A few moons back, you would find Joe Levi strutting through the streets of Manchester, making vibrations in venues with The Jungfraus, but upon a visit to California in the summer of 2013, he fell in love and before long, he was transported to a life in LA, to marry Kristina Drager, and perform with her in a new five-piece group, The Village Fate. Approximately a year ago, following an accident where he severely hurt his chest, back and arms, Levi was bound to his apartment in Los Feliz to recover. During this time, he started working on a solo record that would eventually form this release, Becoming The Alien, the follow up to 2011’s The Friends & The Family.
This set of six songs can be interpreted through the lens of a character exploring feelings of adaptation, a fantastical imagination perhaps of what Levi has recently experienced. The eeriness and wonder of Becoming The Alien [Album] seems to sonically reflect a flower, nurtured in the soil of Albion, now exposed to West Coast sunshine.
The physical constraints Levi had to deal with from his accident informed these new songs massively. Forced to spend a considerable amount of time at home as his body mended, his creativity was directed to more solo compositions away from the band, and with an injured hand, the piano and keyboards in the living room offered the most support, quickly becoming the central instruments for his songwriting over this period. Further instrumentation was employed to colour the recordings as his body healed.
The life of the album emerges and exits by the sound of an S.O.S., framed as a message in a bottle, washed up on the listener’s shore. The piano with faded tuning puts us immediately on uncanny ground before Levi’s ever-rich baritone reaches out to us, firm but vulnerable. With a reduced ensemble, the changes in the linear forms of these songs are more exaggerated and Levi takes joy in bold juxtapositions. With Becoming The Alien [Album], Levi also celebrates Musical Theatre-style pomp in his melodies and cadences which is a new sensibility not present on previous recording. Six Thousand Miles embodies a princely spirit as its synthesised strings chop, like a horse galloping, a companion from the old country. The rhythms throughout the record are tastefully left in the arms of the tuned-percussion instruments already employed (except for a charming primitive synth click-pattern on the final track). Glockenspiels regularly glisten on top of the rumble of piano chords.

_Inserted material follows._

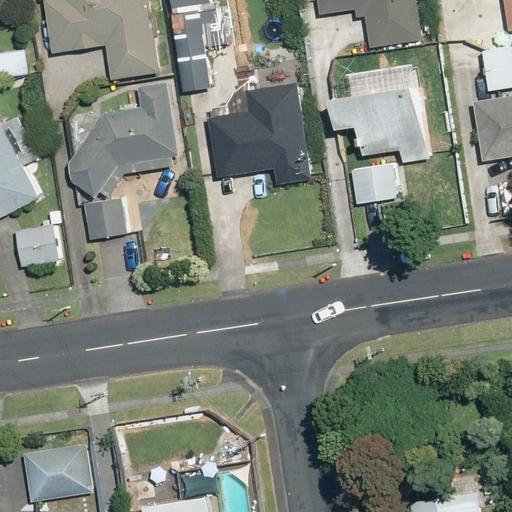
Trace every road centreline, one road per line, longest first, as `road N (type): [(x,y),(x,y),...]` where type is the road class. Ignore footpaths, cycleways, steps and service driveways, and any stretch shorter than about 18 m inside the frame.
road 1 (tertiary): [(0,364),(284,320)]
road 2 (tertiary): [(284,320),(511,286)]
road 3 (residential): [(311,511),(284,320)]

The closing song, Pieces Of Me, brings the album’s melancholy and triumph to an excruciating climax, with the repeating chorus progressions soaked in the memories of an emotionally exhausting journey. As the final pulsing bass note chimes, and the music fades, you are left with the echoes of the record’s tenderness.
This is Levi’s most confident vision to date, incorporating various musical styles with a deft touch, alongside lyrics that are not afraid to explore sensitive confessions, without sacrificing present carefree colour. Though certain melodic phrasing is not dissimilar to formative work, it is the flamboyance and ease with which he organises his ideas now to imagine these richer, more complex songs, that attests a growth in his prowess. Life’s attempts to throw him off-balance have only shown his capacity to find bolder ways in which to respond and create. It is this quality that makes him one of the legitimate rock ’n’ rollers.